= David McGregor Rogers =

Loyalist and Upper Canada politician

David McGregor Rogers (November 23, 1772 – July 18, 1824) was a farmer and Member of the 2nd Parliament of Upper Canada.

He was born in Londonderry, Vermont, in 1772. the third son and second David born to Capt. James Rogers and Margaret McGregor, the first David having died at the age of four in 1766. He was named after his great-grandfather Rev. David McGregor of Londonderry, New Hampshire. He settled with his family in Fredericksburg Township in Lennox County after the American Revolution. His uncle, Major Robert Rogers, led a group known as Rogers' Rangers during the Seven Years' War.
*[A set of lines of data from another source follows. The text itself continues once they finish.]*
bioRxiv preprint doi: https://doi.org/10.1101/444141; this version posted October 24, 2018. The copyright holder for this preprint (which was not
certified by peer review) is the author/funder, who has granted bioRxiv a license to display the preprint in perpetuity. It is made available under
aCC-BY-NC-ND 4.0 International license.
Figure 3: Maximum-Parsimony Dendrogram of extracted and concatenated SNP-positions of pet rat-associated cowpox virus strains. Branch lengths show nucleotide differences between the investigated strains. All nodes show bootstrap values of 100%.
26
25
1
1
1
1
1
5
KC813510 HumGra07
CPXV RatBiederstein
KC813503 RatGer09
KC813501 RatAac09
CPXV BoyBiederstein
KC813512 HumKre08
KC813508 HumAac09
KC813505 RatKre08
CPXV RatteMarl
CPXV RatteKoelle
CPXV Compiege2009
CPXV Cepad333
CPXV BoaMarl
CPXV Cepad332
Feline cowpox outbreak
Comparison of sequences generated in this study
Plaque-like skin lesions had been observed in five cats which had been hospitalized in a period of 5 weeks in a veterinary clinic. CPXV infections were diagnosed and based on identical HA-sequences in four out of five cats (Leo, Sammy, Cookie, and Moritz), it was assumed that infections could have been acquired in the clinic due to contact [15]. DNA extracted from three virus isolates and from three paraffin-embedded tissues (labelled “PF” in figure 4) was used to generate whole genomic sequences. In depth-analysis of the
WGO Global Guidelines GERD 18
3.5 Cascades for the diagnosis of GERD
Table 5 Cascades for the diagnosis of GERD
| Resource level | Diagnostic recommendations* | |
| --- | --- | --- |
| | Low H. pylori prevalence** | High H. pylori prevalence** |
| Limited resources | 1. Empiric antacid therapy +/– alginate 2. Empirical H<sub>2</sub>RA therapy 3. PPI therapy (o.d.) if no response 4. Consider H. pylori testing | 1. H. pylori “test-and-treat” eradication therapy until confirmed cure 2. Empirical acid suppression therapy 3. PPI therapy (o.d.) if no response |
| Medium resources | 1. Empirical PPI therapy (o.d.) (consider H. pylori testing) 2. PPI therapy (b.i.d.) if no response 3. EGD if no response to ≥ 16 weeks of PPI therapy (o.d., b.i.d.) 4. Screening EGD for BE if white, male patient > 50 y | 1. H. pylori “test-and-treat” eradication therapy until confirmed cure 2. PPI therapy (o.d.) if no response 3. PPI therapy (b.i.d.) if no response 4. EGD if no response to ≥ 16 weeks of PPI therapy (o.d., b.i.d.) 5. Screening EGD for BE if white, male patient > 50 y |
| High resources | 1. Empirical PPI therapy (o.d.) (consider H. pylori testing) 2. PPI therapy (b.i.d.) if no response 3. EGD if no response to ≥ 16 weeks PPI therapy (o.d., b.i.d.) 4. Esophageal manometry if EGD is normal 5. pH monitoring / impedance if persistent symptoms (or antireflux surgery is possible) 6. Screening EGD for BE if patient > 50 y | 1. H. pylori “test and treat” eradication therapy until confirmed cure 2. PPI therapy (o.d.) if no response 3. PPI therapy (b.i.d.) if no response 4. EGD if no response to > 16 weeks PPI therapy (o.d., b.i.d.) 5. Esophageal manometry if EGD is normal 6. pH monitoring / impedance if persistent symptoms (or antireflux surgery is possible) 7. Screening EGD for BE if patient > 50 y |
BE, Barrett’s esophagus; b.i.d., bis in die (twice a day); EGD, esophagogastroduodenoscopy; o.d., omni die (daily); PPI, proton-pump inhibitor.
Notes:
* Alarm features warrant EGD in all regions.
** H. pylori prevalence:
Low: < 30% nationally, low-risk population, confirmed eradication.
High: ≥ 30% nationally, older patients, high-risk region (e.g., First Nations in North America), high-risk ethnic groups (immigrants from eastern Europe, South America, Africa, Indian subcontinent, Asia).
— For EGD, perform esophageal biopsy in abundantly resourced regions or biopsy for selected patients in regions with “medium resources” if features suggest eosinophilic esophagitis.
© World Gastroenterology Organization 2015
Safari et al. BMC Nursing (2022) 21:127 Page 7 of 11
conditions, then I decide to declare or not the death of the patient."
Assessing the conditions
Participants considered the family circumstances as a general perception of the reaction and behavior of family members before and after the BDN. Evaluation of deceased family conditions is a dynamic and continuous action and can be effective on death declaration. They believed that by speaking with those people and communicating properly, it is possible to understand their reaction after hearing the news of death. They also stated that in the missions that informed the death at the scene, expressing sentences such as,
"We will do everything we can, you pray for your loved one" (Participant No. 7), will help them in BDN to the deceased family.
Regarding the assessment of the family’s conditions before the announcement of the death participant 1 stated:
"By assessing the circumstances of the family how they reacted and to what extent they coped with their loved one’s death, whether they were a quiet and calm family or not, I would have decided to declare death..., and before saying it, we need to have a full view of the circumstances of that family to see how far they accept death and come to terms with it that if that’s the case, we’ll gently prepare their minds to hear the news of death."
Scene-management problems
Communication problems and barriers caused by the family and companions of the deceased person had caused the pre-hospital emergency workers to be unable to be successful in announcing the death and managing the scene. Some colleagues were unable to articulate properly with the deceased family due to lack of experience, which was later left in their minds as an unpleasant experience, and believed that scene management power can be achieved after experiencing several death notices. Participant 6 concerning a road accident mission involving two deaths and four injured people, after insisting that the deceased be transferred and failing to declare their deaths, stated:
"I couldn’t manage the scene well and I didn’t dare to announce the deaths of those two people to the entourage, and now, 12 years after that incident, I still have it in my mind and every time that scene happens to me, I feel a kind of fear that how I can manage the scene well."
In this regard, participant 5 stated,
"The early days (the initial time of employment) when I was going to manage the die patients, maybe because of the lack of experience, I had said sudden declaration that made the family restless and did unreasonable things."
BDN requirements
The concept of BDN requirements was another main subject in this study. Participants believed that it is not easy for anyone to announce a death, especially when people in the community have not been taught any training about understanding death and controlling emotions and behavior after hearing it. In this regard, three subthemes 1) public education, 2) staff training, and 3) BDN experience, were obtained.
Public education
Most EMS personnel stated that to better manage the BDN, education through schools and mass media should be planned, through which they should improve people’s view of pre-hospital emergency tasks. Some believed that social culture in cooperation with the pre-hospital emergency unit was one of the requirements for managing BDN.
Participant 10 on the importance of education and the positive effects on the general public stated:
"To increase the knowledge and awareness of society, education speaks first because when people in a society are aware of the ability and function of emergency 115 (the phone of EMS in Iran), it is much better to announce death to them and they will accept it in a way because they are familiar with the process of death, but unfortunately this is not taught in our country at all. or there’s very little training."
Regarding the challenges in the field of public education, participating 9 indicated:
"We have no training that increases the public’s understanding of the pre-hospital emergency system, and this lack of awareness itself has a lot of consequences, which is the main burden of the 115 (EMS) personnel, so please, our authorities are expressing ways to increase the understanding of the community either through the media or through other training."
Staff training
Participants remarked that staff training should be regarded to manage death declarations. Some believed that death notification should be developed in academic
In 1789, Rogers settled on his own farm in Prince Edward County. In 1796, he was elected to the 2nd Parliament of Upper Canada representing Prince Edward County. In 1800, he was elected to represent Hastings and Northumberland; he served in the assembly until 1816 and then from 1820 to 1824. He served in the local militia and also served as clerk in the district court. He also served as justice of the peace in the Newcastle District. In 1808, with Thomas Dorland and Peter Howard, he left the assembly to protest an attempt by the government to speed passage of an amendment to the District Schools Act. Lieutenant Governor Sir Francis Gore attempted to punish Rogers for this action but Rogers' actions were upheld on review and he returned to Parliament in 1820.

In 1802 he married Sarah Playter and after her death in 1810 he married her widowed sister Elizabeth.

In 1824 he was reelected and died on election day. He is buried in St George's Anglican Church Cemetery in Grafton in Haldimand Township.